_源文档_

====

深度分析Rust异步（翻译）

发表于 2024-06-24 分类于编程语言， Rust 阅读次数：

曾经编写过一篇关于 Rust 异步的文章，以非常肤浅的视角对 Rust 的异步原理进行了描述。现在将 Tokio 官方教程的其中一篇进行翻译，其中非常深入地讲解了 Rust 异步的原理。
原文链接：https://tokio.rs/tokio/tutorial/async
文章内容：
至此，我们已经完成了对异步 Rust 和 Tokio 的相当全面的介绍。现在我们将深入研究 Rust 的异步运行时模型。在本教程的一开始，我们暗示异步 Rust 采用了一种独特的方法。现在，我们来解释一下这意味着什么。

Future

作为快速回顾，我们来看一个非常基本的异步函数。与本教程迄今为止介绍的内容相比，这并不是什么新内容。

use tokio::net::TcpStream;

async fn my_async_fn() {
    println!("hello from async");
    let _socket = TcpStream::connect("127.0.0.1:3000").await.unwrap();
    println!("async TCP operation complete");
}

我们调用该函数，它返回一些值。我们在这个值上调用 .await 。

#[tokio::main]
async fn main() {
    let what_is_this = my_async_fn();
    // Nothing has been printed yet.
    what_is_this.await;
    // Text has been printed and socket has been
    // established and closed.
}

my_async_fn() 返回的值是一个 Future。Future 是一个实现标准库提供的 std::future::Future trait 的值。它们是包含正在进行的异步计算的值。
std::future::Future trait 的定义是：

use std::pin::Pin;
use std::task::{Context, Poll};

pub trait Future {
    type Output;

    fn poll(self: Pin<&mut Self>, cx: &mut Context)

====

_记录集_
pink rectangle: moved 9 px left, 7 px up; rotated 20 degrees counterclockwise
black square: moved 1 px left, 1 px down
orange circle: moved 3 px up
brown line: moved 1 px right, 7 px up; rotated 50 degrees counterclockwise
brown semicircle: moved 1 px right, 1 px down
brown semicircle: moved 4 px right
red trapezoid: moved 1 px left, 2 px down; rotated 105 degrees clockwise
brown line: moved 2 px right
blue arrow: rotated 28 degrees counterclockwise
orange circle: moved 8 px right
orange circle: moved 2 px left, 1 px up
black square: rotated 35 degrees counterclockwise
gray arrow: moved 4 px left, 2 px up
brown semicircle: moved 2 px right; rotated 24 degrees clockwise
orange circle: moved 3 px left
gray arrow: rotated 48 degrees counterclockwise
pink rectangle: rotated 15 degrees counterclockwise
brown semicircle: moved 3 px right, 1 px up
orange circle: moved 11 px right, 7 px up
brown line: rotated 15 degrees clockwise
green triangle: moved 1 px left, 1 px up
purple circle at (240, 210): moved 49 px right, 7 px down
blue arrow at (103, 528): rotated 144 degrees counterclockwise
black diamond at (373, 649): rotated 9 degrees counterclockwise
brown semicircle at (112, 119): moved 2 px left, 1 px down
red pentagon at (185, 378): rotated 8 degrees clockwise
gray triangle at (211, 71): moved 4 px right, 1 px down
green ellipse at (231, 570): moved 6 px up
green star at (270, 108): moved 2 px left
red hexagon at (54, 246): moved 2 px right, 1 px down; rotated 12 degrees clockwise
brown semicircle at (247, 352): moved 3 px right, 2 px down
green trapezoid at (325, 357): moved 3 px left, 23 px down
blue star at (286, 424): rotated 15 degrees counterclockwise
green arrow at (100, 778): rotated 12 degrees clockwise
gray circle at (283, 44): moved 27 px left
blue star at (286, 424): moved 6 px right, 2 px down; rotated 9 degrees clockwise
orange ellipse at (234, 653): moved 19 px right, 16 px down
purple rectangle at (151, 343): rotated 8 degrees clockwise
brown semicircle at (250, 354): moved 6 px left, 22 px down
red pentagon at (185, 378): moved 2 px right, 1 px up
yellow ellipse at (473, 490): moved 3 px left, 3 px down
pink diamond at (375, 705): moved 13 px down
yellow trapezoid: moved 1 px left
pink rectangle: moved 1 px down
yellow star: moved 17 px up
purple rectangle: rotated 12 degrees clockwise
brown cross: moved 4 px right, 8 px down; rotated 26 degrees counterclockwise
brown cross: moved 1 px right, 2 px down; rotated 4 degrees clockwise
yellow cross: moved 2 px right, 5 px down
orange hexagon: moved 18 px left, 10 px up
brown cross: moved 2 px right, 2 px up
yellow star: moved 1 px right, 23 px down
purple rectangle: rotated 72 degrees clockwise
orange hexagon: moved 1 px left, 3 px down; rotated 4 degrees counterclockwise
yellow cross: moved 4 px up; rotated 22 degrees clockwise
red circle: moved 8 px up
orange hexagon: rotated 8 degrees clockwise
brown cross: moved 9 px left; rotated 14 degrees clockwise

====

_任务说明_
请接着写讲解 Rust 异步原理的这篇文章，从最后显示的一句之后续写下一部分。 这些行在此不起任何作用。

_结果_
        -> Poll<Self::Output>;
}

关联类型 Output 是 Future 完成后产生的类型。Pin 类型是 Rust 用来在 async 函数中支持借用的方法。有关 Pin 的更多详细信息，请参阅标准库文档。
与其他语言中 Future 的实现方式不同，Rust Future 并不代表在后台发生的计算，相反，Rust Future 就是计算本身。Future 的所有者负责通过轮询 Future 来推进计算。这是通过调用 Future::poll 来完成的。

实现 Future

让我们实现一个非常简单的 Future 。这个 Future 将：

等待到特定的时间点。
输出一些文本到 STDOUT。
产生一个字符串。

use std::future::Future;
use std::pin::Pin;
use std::task::{Context, Poll};
use std::time::{Duration, Instant};

struct Delay {
    when: Instant,
}

impl Future for Delay {
    type Output = &'static str;

    fn poll(self: Pin<&mut Self>, cx: &mut Context<'_>)
        -> Poll<&'static str>
    {
        if Instant::now() >= self.when {
            println!("Hello world");
            Poll::Ready("done")
        } else {
            // Ignore this line for now.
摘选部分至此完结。